Functie

JohanSchoots 11 aug 2016

Meestal koppelt een mens zijn functie aan de bezigheden waarmee hij geld verdient. Hierdoor kent hij maar één functie van zichzelf en denkt dat dan ook te zijn. Je hoort iemand dan ook vaak zeggen, ‘ik ben verkoper’ of ‘ik ben accountant’, etc.. Feitelijk heeft ieder mens legio functies. Steeds als er iets op zijn pad komt, dan doet zich dat voor als een vraag. Op dat moment is het de functie om aan die vraag te beantwoorden. Functie heeft dus niets te maken met wat een mens denkt te zijn, maar met wat zich op dat moment aan hem voordoet. Dus met tijd en plaats. De functies kunnen op één dag variëren van accountant naar echtgenoot, ouder, vriend, chauffeur, minnaar, schoonmaker, collega, etc..

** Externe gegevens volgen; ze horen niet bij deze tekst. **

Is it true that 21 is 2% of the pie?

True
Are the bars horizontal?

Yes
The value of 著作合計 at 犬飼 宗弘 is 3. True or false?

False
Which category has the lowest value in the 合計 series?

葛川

Wanneer een mens zich niet bewust is van het feit dat hij afhankelijk van tijd en plaats steeds met een andere functie te maken heeft, dan zal hij vanuit zijn conditionering aan de vraag beantwoorden. Hij is zich dan niet bewust van wat de omstandigheid vereist, maar wordt geleid door gewoontepatronen. Dus een onbewuste, mechanische handeling die voortkomt uit de neerslag van zijn verleden. Er heeft dan ‘compensatie’ plaats gevonden. De betekenis van het woord compensatie vertelt ons dat het een ‘bedachte’ oplossing betreft (compensatie=met denken). In tegenstelling tot het juiste antwoord dat uit ‘weten’ voortkomt. Compensatie is altijd het gevolg van niet (willen) weten.

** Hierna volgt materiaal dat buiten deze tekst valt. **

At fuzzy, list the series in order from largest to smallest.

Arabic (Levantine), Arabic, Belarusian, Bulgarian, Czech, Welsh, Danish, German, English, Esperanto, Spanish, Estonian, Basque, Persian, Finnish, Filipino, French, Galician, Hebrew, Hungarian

Wanneer zich iets aan de mens voordoet, dan ‘vertelt’ dat iets hem wat het nodig heeft en dus niet ‘ik’ (‘Ik’ is het product van de identificatie met de conditionering en leidt tot compensatie). Wanneer zich iets aan de mens voordoet, dan is beantwoorden op dat moment zijn beroep, dat waartoe hij geroepen wordt (‘hij die oren heeft hore’). Deze informatie komt via de zintuigen binnen als de zintuigen verbonden zijn met het ‘iets’. In deze staat spreken we van observatie om tot waarneming te komen. Het is het empathische vermogen van de mens. Om uit de individualisering te komen en aldus tot waarneming, is het beoefenen van observatie essentieel.
In onze cultuur heeft de misvatting dat de mens een ‘zondaar’ zou zijn een stevige plaats ingenomen. Feitelijk betekent ‘zondaar’ een handeling die zonder-waar(heid) is verricht. Het heeft niets te maken met wat de mens is, maar met een handeling. Om die reden hoeft een mens zichzelf niet te verbeteren/te vervullen, maar de fúnctie (handeling) moet vervuld worden. Dat vervullen kan uitsluitend vanuit Zichzelf en dat (wat hij is) is Volmaakt.